So sehr ich mich auch über die neue Biene freue, so schwer fällt es mir jetzt, vernünftig zu sein. Im Spätherbst ein Motorrad zu ersteigern darf durchaus als taktischer Kauf durchgehen – immerhin sind jetzt, am Ende der Saison, die Preise niedriger. Allerdings bedeutet das auch, dass die Neuerwerbung jetzt gleich erst einmal in einer Tiefgarage eingelagert wurde und die nächsten vier Monate das Licht des Tages nicht erblicken wird.

Eingelagert: Honda und Kawasaki träumen, gut verstaut in einer unterirdischen Lagerhalle, dem Frühling entgegen. Dann wird die ZZR gefahren, die CB verkauft.

Ich werde den Winter dann wohl nutzen und von schönen Reiserouten träumen.
Das Warten wird mir sehr, sehr schwerfallen.

8 Gedanken zu „New Ride: ZZR 600

  1. ich hab auch lange und gern meine kawa geritten (gpz 500), und der umstieg auf was großes (600er fazer, umgebaut) war … beeindruckend. sie machen schon richtig spaß, die zweiräder! und kawas ganz besonders 😀

    leider war ja dieses jahr der sommer vom wetter her echt nicht so der reißer. da mochte ich nicht groß fahren (bin ein schröcklicher schönwetterfahrer geworden). aber der wunderbare herbst hat es für mich rumgerissen: da bin ich mehr moppi gefahren als im sommer 😉 einmotten ist also nicht uuuuunbedingt nötig. (aber sinnvoll, ich geb es ja zu. zumal es die letzten tage (hier in neufünfland zumindest) meistens wirklich kalt war!)

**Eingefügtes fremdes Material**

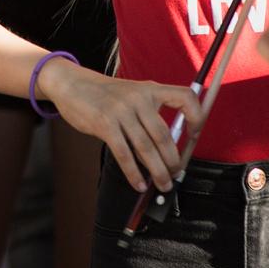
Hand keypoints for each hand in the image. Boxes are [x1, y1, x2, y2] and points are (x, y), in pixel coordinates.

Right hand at [38, 58, 198, 192]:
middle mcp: (139, 98)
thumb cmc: (104, 94)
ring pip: (146, 149)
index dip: (196, 117)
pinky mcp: (105, 124)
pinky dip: (133, 173)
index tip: (194, 136)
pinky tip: (138, 183)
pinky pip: (124, 154)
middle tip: (175, 174)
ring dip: (157, 172)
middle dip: (173, 161)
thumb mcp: (132, 93)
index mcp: (150, 88)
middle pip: (164, 135)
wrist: (72, 83)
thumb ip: (149, 112)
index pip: (185, 97)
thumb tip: (166, 147)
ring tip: (162, 184)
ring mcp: (121, 111)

    übrigens: die opel-überhol-story hat mein blut in wallung gebracht – mit so einem rennen hat ein altherrenfahrer hier in der gegend letztlich eine junge frau totgefahren: beschleunigt und sie dann abgedrängt. ABGEDRÄNGT!! wie im wilden westen *schnauf* bei der gerichtsverhandlung hat er ausgesagt, er habe sie nicht gesehen. natürlich, ein auto neben sich SIEHT man nicht … (der braucht wohl eher einen blindenhund als einen führerschein …!) und was genau man – auch wenn man nix neben sich sieht – auf der spur des gegenverkehrs zu suchen hat, wird mir ebenfalls ewig ein rätsel bleiben.

    pass auf dich auf!

    linke hand zum gruß,

    frau hühnerschreck

  2. Hallo Frau Hühnerschreck und willkommen im Blog!
    Ja, Du hast recht, der Sommer war ein totalausfall – dafür konnte man März und September genießen. Einmotten halte ich auf jeden Fall für sinnvoll, wenn man den Platz hat. Das Kistchen an der Strasse stehen lassen ist ein No.go in der Stadt, und auf dem Dorf ist es – in Wintern wie dem letzten besonders – auch nicht der Haltbarkeit des Material zuträglich, wenn zwei Meter hoch Schnee liegen.

    Er hat sie ABGEDRÄNGT? Meine Güte! Ich glaube es nicht. Obwohl, wenn ich mir manche Zeitgenossen so angucke – insbesondere die Älteren Herren scheinen manchmal noch der Tradition des Frühschoppens anzuhängen. Und manche fahren noch, obwohl sie blind und taub sind und überhaupt keine Reflexe mehr haben. Da kann sowas schon passieren. Aus dem Grund bin ich auch für Tauglichkeitsprüfungen ab dem 70. Lebensjahr. Alle zwei Jahre zum Check, ob der Fahrer nochwas mitbekommt. as hat nichts mit Diskriminierung zu tun, sondern einfach mit Sicherheit.

  3. Ist mir auch schleierhaft, warum es keine Tauglichkeitsprüfungen für den Straßenverkehr gibt. Warum muss ich mit 18 meinen Augen prüfen lassen und danach nie wieder?

    Beim Geräte-Tauchen brauche ich ab 40 jedes Jahr eine Tauchtauglichkeits-Untersuchung, ohne die bekomme ich nirgends mehr Flaschen, Gerät oder Guide. Und da gefährde ich im Gegensatz zum Straßenverkehr in erster Linie mich selbst…

  4. Ach Quatsch, früher haben sie bei uns auch noch den letzten halbtoten Bauern mit der Trage zur Wahlurne gekarrt, damit der auch ja das Kreuzlein an der richtigen Stelle machen kann. Bei ‘nem gut orgenisierten Ortsverein braucht kein Senior-CDU-Wähler den Führerschein.